Besuk TKI yang Lumpuh di Taiwan, Titiek: Saya Mohon BNP2TKI Segera Bertindak

Titiek Soeharto, membesuk TKI, Shinta Danuar, yang sudah 4 tahun terbaring lumpuh di Rumah Sakit H-ping, Hsinchu City, Taiwan
Istimewa
Titiek Soeharto, membesuk TKI, Shinta Danuar, yang sudah 4 tahun terbaring lumpuh di Rumah Sakit H-ping, Hsinchu City, Taiwan

JAKARTA, NNC - Ketua Dewan Pertimbangan Partai Berkarya Titiek Soeharto, membesuk Tenaga Kerja Indonesia (TKI), Shinta Danuar, yang sudah 4 tahun terbaring lumpuh di Rumah Sakit H-ping, Hsinchu City, Taiwan.

Didampingi Koordinator Forum Aspirasi Rakyat, Lieus Sungkharisma, dan pejabat Kamar Dagang dan Ekonomi Indonesia (KDEI) Taiwan, Titiek sempat berbincang dengan Shinta dan ibunya Suryati yang sudah lebih dulu berada di Taiwan sejak Jumat (16/11/2018).

"Sabar ya nak. Kuatkan hatimu. Semoga bisa cepat pulang ya nak," ujar Titiek sembari mengelus dahi dan memegang tangan Shinta yang terbaring tak berdaya di Rumah Sakit H-ping, Minggu (18/11/2018). 

Shinta yang diperlakukan demikian, membalas dengan senyuman dan menyampaikan ucapan terimakasih. 

Selain berbincang dengan Shinta dan Suryati, Titik juga mengungkapkan bahwa saat ini pihaknya tengah berusaha untuk memulangkan Shinta ke tanah air.

"Kami sedang mengusahakan agar Shinta bisa kembali pulang ke Jakarta, dan bisa bertemu dengan anak dan keluarganya," ujarnya.

Putri Presiden ke-2 Soeharto itu berharap agar pemerintah, khususnya Badan Nasional Penempatan dan Perlindungan Tenaga Kerja Indonesia (BNP2TKI), bisa segera memulangkan Shinta ke kampung halamannya.

"Empat tahun ini, Shinta terbaring tak berdaya di Taiwan. Saya mohon,  BNP2TKI segera bertindak dan membantu kepulangan Shinta ke Indonesia. Siapa tau, dengan bertemu anak dan keluarganya bisa mempercepat kesembuhannya," tegasnya.

Pada kesempatan yang sama, Lieus Sungkharisma menyebut, kedatangan Titiek ke Taiwan adalah salah bentuk kepeduliannya terhadap para tenaga kerja migran Indonesia. 

"Mbak Titiek sengaja datang untuk melihat langsung kondisi Shinta dan mencarikan jalan keluar bagi mengatasi penderitaan yang selama ini dialami Shinta," ujar Lieus.  

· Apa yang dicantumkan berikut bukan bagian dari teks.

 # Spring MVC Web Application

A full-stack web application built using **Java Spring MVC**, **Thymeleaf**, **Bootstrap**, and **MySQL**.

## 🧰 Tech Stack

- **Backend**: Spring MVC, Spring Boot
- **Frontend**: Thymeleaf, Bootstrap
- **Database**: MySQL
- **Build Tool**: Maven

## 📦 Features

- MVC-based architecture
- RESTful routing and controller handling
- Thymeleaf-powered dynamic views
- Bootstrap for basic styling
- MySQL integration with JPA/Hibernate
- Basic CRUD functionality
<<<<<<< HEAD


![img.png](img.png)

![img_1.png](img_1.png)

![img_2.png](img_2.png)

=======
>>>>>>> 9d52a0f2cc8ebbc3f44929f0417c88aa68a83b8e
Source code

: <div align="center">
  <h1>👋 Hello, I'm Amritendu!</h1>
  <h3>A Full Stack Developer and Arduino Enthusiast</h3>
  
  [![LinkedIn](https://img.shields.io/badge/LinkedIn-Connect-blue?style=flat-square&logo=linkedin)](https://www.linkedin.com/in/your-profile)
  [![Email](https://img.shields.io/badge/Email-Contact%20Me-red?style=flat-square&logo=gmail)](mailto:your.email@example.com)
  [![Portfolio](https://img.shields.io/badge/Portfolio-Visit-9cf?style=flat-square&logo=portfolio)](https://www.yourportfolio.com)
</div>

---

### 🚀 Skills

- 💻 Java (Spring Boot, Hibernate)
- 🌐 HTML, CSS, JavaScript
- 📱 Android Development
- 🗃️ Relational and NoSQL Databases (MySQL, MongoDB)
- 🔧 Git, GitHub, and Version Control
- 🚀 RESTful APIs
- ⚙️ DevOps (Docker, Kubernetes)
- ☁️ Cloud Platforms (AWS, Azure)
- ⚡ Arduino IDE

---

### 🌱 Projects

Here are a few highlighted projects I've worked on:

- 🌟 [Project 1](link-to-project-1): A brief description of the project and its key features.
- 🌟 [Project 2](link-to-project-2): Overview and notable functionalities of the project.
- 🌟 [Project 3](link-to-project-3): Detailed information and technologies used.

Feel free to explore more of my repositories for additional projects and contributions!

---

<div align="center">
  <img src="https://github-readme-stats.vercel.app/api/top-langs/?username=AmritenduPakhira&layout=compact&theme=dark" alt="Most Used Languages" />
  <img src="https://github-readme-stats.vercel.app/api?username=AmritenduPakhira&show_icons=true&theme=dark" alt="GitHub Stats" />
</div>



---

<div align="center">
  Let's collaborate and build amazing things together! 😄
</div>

Ditambahkan Lieus, jika tidak ada aral melintang, Senin (18/11/2018) besok, atau selambatnya Selasa, Shinta sudah bisa dibawa pulang ke Indonesia dan langsung menjalani perawatan di rumahsakit. 

"Dengan perawatan di Indonesia, paling tidak dia bisa dekat dengan keluarga dan anaknya," kata Lieus yang juga Pelaksana Harian Rumah Aspirasi Prabowo-Sandi.

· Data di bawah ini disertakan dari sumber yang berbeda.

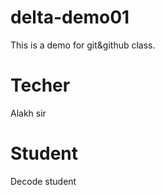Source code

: # delta-demo01
This is a demo for git&amp;github class.  

# Techer
 Alakh sir 

 # Student
 
Decode student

Sementara itu, pejabat KDEI Taiwan yang mendampingi Titiek, Siswadi mengatakan, selama ini KDEI terus memantau dan mendampingi Shinta selama menjalani perawatannya. 

"Kita terus memantau perkembangan Shinta. Allhamdulillah, kondisinya kini semakin baik. Mudah-mudahan tak lama lagi dia bisa segera pulang ke Indonesia," ujar Siswadi.

Shinta Danuar merupakan TKI atau Pekerja Migran Indonesia (PMI) yang bekerja di Taiwan sejak 13 Maret 2014 sebagai caregiver (penjaga orang sakit). Namun, sejak 31 Desember 2014 lalu, Shinta mengalami kelumpuhan diakibatkan oleh virus di sistem saraf tulang belakang.